The images that follow are taken from the University of Glasgow’s ‘Digistising the Edwin Morgan Scrapbooks’ project.
from Edwin Morgan’s scrapbook Number 12 (1954 – 1960)
Perhaps the most visually intense scrapbooks that will be included in this blog are those by Edwin Morgan. There is a certain irony in this, when Morgan (1920 – 2010) was first and foremost a poet and translator. The scrapbooks’ dense visuality seems to emerge as the combination of several factors: first, the quality of the component parts, which are often busy with imagery; second, the determination to make the most of any given ground, so that there are few dead spots between the pasted elements; and third, the use of layering in a way that realises the second principle for any underlying image.
from Edwin Morgan’s scrapbook Number 12 (1954 – 1960)
from Edwin Morgan’s scrapbook Number 12 (1954 – 1960)
from Edwin Morgan’s scrapbook Number 12 (1954 – 1960)
In the images that follow – which are taken from the University of Glasgow’s site (details as above) – the blue shapes denote redactions of material which might be problematic to reproduce for copyright reasons.
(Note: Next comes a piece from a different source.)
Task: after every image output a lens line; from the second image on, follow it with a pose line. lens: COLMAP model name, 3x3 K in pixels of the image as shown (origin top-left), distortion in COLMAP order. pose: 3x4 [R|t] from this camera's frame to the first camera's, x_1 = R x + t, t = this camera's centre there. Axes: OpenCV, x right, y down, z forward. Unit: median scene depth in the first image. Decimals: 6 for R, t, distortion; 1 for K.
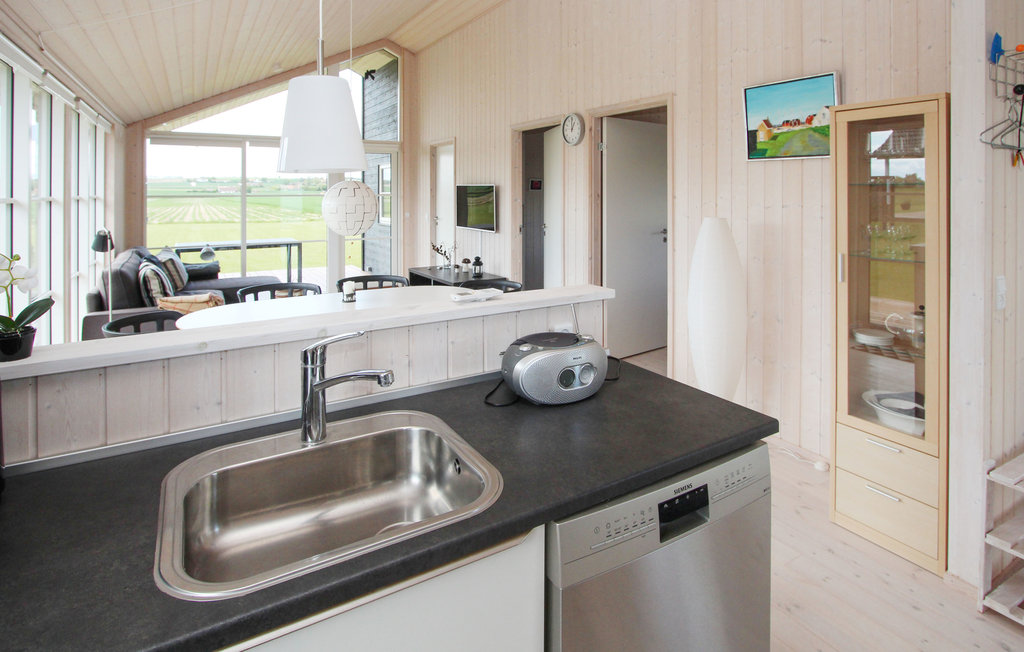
lens RADIAL K [[522.8, 0, 519.6], [0, 522.8, 325.2], [0, 0, 1]] dist [-0.029267, 0.000590]
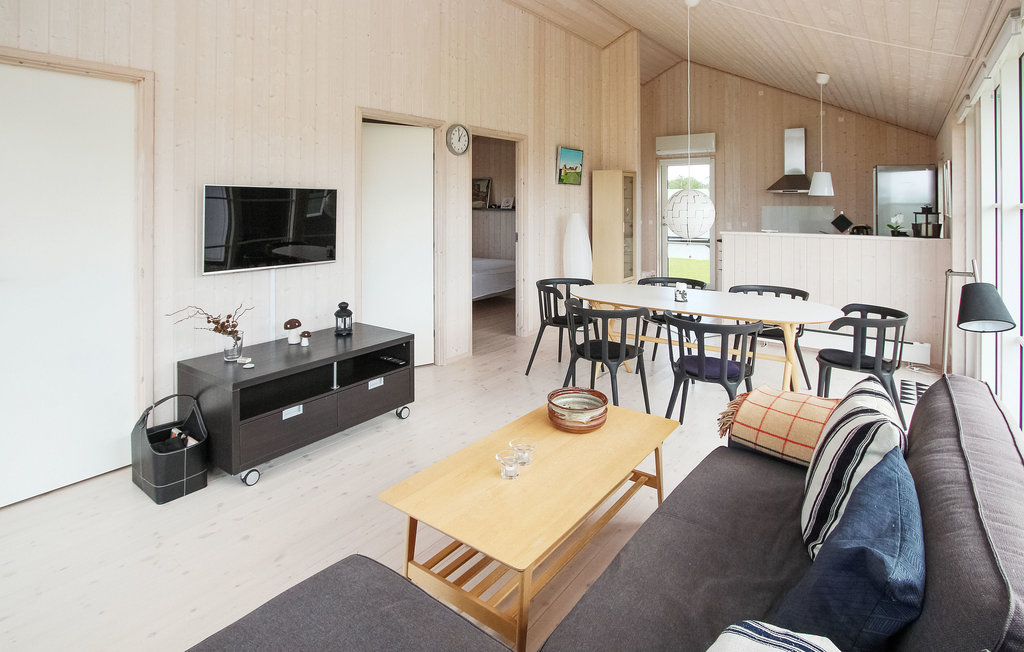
lens RADIAL K [[522.8, 0, 519.6], [0, 522.8, 325.2], [0, 0, 1]] dist [-0.029267, 0.000590]
pose [[-0.377819, -0.209572, 0.901849, -1.371270], [0.229770, 0.922354, 0.310596, -0.476962], [-0.896916, 0.324567, -0.300330, 1.906965]]
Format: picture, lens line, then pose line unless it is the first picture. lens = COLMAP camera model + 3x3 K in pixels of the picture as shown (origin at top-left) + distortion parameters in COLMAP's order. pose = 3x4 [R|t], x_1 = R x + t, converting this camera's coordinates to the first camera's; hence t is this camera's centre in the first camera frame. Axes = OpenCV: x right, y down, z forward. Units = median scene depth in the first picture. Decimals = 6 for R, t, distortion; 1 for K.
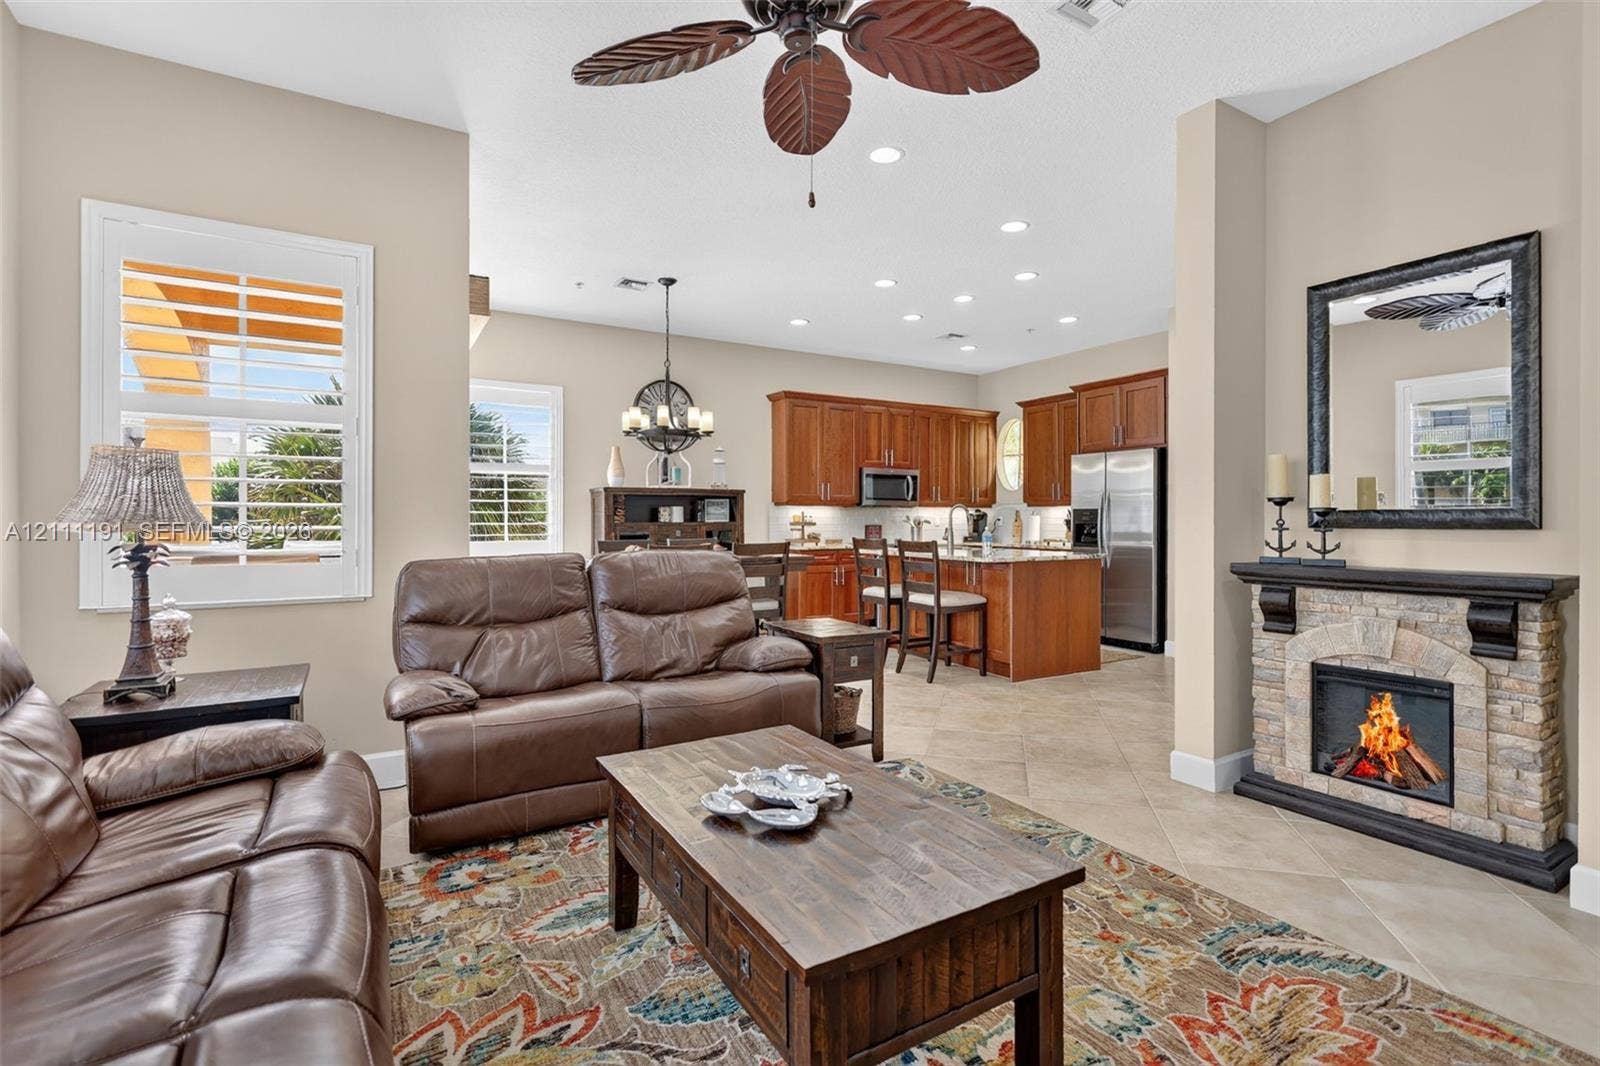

While copyright applies to the reproduction of a scrapbook as a design (within the usual application of copyright law), it also applies to components where authored by others. For this reason, the process of securing clearance for the reproduction of scrapbooks can be very involved. The University of Glasgow project offers sample spreads taken from Edwin Morgan’s 12th scrapbook with an interactive ‘risk filter’ which shows, in graphic form, for different levels of ‘risk appetite’ what might be problematic in reproducing any given component(s). The first image shows the ‘high risk’ outcome, the second, for ‘low’.